The whale watching adventure begins
At 0830 sharp, the boat tour starts from Tromsø. There are many guests on board but it doesn’t feel overcrowded. The captain welcomes us aboard and explains our route. After a brief, recorded safety on board message, the English-speaking guides take over. They are very friendly, funny, enthusiastic and informative, urging us to ask questions. They seem eager as we are to spot Arctic wildlife and happily share their knowledge of the region and its eco-system. They give us a brief run-down of what to expect in addition to whales: frozen Arctic landscapes, northern Norway fjords, magical blue winter light, and wildlife; maybe even eagles, porpoises, wild reindeer and harbor seals. The guides say midwinter, right now, is the best time of year for a whale watching boat tour from Tromsø.
It’s still dark outside, so I get some food and more coffee from the snack bar and use the boat’s free wi-fi to check emails and news.

Exploring Arctic landscapes
The sun does not rise here at this time of year, but the sky slowly brightens with the magical blue glow of Polar Night. The scenery alone is worth the trip, with snowcapped mountains bursting from the sea. The crew points out an eagle circling the boat, and then wild reindeer grazing on the shore of an island.
We pass the Lyngen Alps, a mountain range offering some of Norway’s most stunning landscapes, made even more magical by the blue light.
The guides use this transport stage to share their passion for Tromsø, the region and wildlife. They say humpback whales, which can be 17 meters long and weigh 40 tons, migrate thousands of kilometers to feed on herring off Norway during the winter. Like orcas, they are drawn to the waters near Skjervøy, which are now packed with herring.

Approaching the whales – A respectful whale safari
The captain announces that we are approaching Skjervøy and expect to see whales.
Guests hurriedly pull on winter gear and race out onto the large viewing deck. There are a lot of people but plenty of room, and everyone makes space at the railings for others, especially for children on this family-friendly whale safari.
The captain puts the specially-designed engines in quiet mode to avoid disturbing the wildlife. We glide in near silence. The guides say the special engines are part of efforts to ensure sustainable and ethical whale safaris.

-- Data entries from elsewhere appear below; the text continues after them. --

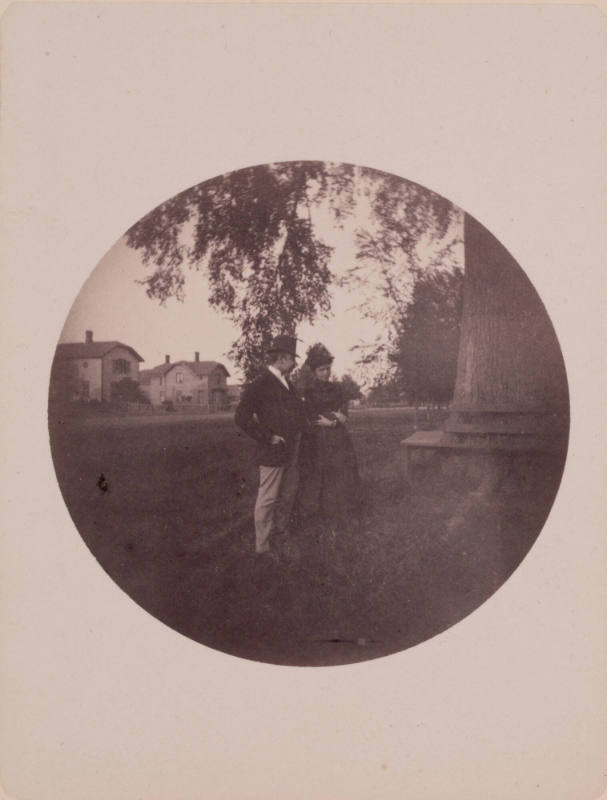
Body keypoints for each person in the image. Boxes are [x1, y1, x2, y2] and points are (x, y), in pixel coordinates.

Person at [235, 335, 308, 556]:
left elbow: (296, 411)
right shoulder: (260, 384)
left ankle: (279, 532)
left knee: (285, 494)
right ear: (282, 358)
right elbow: (241, 416)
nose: (295, 363)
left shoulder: (287, 383)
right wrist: (267, 437)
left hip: (290, 448)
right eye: (292, 359)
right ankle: (262, 547)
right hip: (272, 451)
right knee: (267, 498)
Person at [300, 343, 362, 534]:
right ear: (314, 371)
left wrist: (333, 420)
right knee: (322, 475)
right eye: (321, 370)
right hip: (318, 439)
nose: (325, 373)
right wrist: (326, 419)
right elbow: (309, 416)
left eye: (328, 369)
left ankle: (347, 513)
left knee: (344, 471)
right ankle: (324, 514)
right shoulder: (308, 392)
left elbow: (343, 413)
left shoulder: (337, 388)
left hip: (338, 437)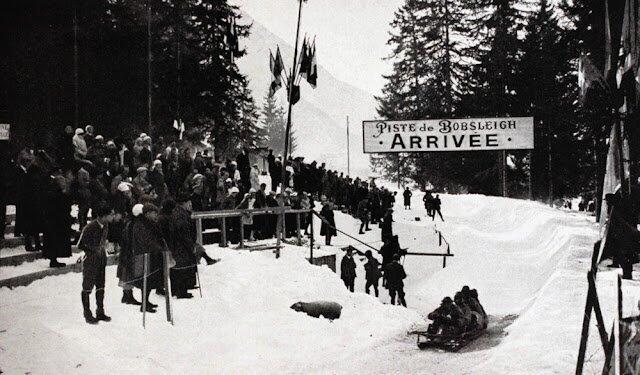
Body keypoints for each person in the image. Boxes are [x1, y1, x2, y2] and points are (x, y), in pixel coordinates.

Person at [78, 204, 115, 324]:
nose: (113, 216)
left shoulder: (106, 225)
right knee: (87, 287)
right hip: (91, 261)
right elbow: (80, 244)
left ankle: (100, 311)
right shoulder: (90, 227)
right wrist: (94, 250)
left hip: (101, 260)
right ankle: (87, 313)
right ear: (103, 216)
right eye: (111, 214)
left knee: (100, 286)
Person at [42, 166, 72, 268]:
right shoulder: (58, 195)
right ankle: (53, 259)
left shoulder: (52, 193)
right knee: (54, 240)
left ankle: (53, 259)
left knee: (53, 240)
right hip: (56, 222)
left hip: (53, 221)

Close encounters with orcas and humpbacks
“Over there!” A pod of orcas skims the surface, their black dorsal fins slicing through the water. We are all thrilled as we stop to admire them. They swim near the motionless boat, showing off their arched backs and tall fins as they dive for herring.
The captain soon spots the giant humpbacks. We approach slowly, quietly, almost stealthily. The excitement is electric on deck. The broad tailfin of a humpback rises high out of the water, a classic image of whales. A spout erupts from the blowhole of another whale. Then – jackpot – a humpback bursts out of the sea and slaps the water with its whole body in what’s called “breaching,” possibly part of its feeding technique, a way of communicating or both.
We enjoy up-close encounters with the wildlife. Humpbacks, orcas and Norwegian fishing boats all go after the same herring in peaceful coexistence, as they have for generations.

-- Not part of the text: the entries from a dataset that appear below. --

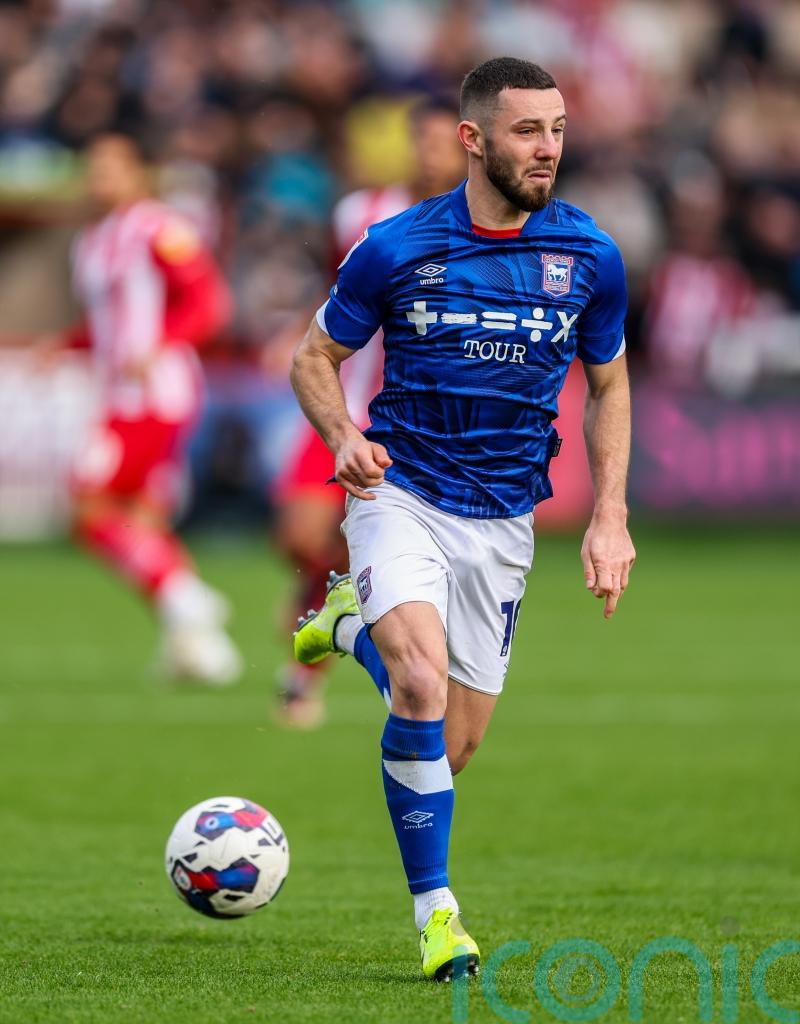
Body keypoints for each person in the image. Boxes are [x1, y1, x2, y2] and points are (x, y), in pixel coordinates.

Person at [290, 58, 636, 980]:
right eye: (528, 131)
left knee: (451, 745)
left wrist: (610, 515)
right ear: (473, 140)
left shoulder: (590, 256)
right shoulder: (396, 245)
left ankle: (348, 626)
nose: (549, 148)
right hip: (399, 492)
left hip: (503, 521)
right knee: (419, 686)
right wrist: (342, 435)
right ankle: (439, 916)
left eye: (558, 128)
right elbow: (311, 359)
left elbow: (608, 385)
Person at [272, 99, 465, 727]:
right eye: (425, 140)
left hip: (408, 420)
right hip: (344, 400)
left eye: (445, 142)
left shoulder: (472, 228)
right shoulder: (360, 213)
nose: (433, 152)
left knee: (364, 549)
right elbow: (340, 291)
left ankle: (304, 677)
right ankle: (334, 603)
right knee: (300, 537)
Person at [58, 133, 242, 684]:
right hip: (118, 392)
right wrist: (66, 347)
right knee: (144, 523)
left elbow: (209, 304)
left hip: (154, 395)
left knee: (91, 510)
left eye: (111, 169)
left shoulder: (160, 229)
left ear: (138, 173)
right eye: (93, 170)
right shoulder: (92, 241)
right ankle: (197, 647)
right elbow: (108, 326)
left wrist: (161, 344)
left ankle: (188, 601)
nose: (100, 181)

Heading back to Tromsø after an unforgettable whale safari
After a couple hours or so, we reluctantly set a course back to Tromsø. It’s been cold, so most of us head back into the cabin to warm up after unforgettable whale watching. The cabin is filled with happy, excited chatter.
As the blue glow fades into polar darkness, I buy a glass of wine from the snack bar, and sit looking at the pictures on my camera while I soak up the warmth of the cabin. What a day, or eight hours to be precise. This must be the most comfortable boat, with the most helpful crew and the friendliest guides ever, at least in my experience. The day was perfect, with nice weather, breathtaking scenery, loads of polar wildlife and good company.
This Tromsø whale safari was one of my best tours ever and a true one-in-a-lifetime experience.